Before He Ever Met Kissinger

Israeli Prime Minister Golda Meir, Nixon and Kissinger, the White House, October 1973. (Central Intelligence Agency/Wikimedia Commons)

The antecedents of the Nixon foreign policy add credence to the claim by many Nixon associates that it was the President himself—not Henry A. Kissinger—who crafted the broad outlines of foreign policy in his Administration. They note, as an example, that he first advocated the opening to China in a Foreign Affairs magazine article in 1967, before he had ever met Kissinger.

Citing that and other examples of Nixon’s leadership, historian Hoff-Wilson refers to Kissinger as “a glorified messenger boy.”

“He has grabbed all of the credit that he possibly could, and without merit,” Hoff-Wilson said. “I believe on my reading of the record that the prolonged negotiations over Vietnam were really part of Kissinger’s egomaniacal tendency to prolong negotiations. The shuttle diplomacy in the Middle East fell apart.”

The attempt to apportion credit or blame between Nixon and Kissinger will likely be the major point of contention in future assessments of that Administration, according to historian Dallek.

But Dallek said it will not be possible to definitively answer that question or to revise current estimates of Nixon until the release of more documents from the Nixon White House.

* **Data to examine**:
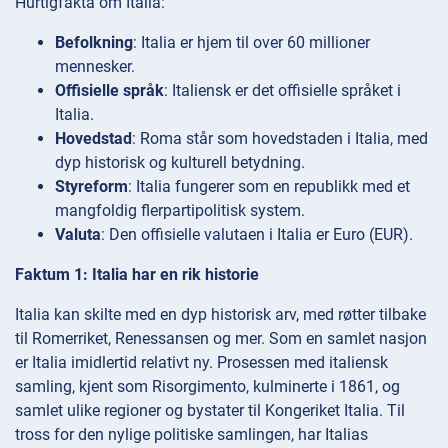
Hurtigfakta om Italia:
Befolkning
: Italia er hjem til over 60 millioner
mennesker.
Offisielle språk
: Italiensk er det offisielle språket i
Italia.
Hovedstad
: Roma står som hovedstaden i Italia, med
dyp historisk og kulturell betydning.
Styreform
: Italia fungerer som en republikk med et
mangfoldig flerpartipolitisk system.
Valuta
: Den offisielle valutaen i Italia er Euro (EUR).
Faktum 1: Italia har en rik historie
Italia kan skilte med en dyp historisk arv, med røtter tilbake
til Romerriket, Renessansen og mer. Som en samlet nasjon
er Italia imidlertid relativt ny. Prosessen med italiensk
samling, kjent som Risorgimento, kulminerte i 1861, og
samlet ulike regioner og bystater til Kongeriket Italia. Til
tross for den nylige politiske samlingen, har Italias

* **Prompt**: Can you write the next part of the article on who deserves credit for Nixon's foreign policy, picking up after its last sentence?

* **Your response**:
Forty-two million documents from the Nixon era are currently in the custody of the General Services Administration, but the vast majority have not been made public. Last month, a federal judge in Washington acceded to the request of former Nixon aides and temporarily blocked the release of 1.5 million documents; the aides had complained that the documents were private communications and ought to be shielded under the Privacy Act.

At this point, only Nixon and those persons he designates have access to those files. Ehrlichman is one who was granted access by Nixon.

Erlichman said that Nixon’s image as the prime architect of his Administration’s foreign policy will be enhanced at Kissinger’s expense once the remaining White House tapes and other documents are released.

To illustrate his point, Ehrlichman supplied the Los Angeles Times with 1,000 pages that had been released to him from the U.S. Archives, which contain notes of daily White House meetings of the President and his top staff. In those entries, it is clearly a matter of Nixon calling the shots on foreign policy, down to detailed instructions to Kissinger even when the latter was off on one of his stints at shuttle diplomacy.

Nixon “advocated the opening to China in a Foreign Affairs magazine article in 1967, before he had ever met Kissinger.”

Those papers, as was the case with earlier releases of Nixon tapes and documents, suggest two extremely different views of the man. On the one hand, there is Nixon the consummate statesman, knowledgeable about the world, well prepared for his meetings with other heads of state, and capable of a cool, dispassionate approach to bargaining.

But the notes also reveal another, less stable Nixon, on one occasion apparently so drunk that Air Force One had to circle Andrews Air Force base until the President sobered up enough to approve a controversial press release.

Future historians will have to sort out the two Nixons in any reappraisals of the man and his Administration. And clearly there were two Nixons.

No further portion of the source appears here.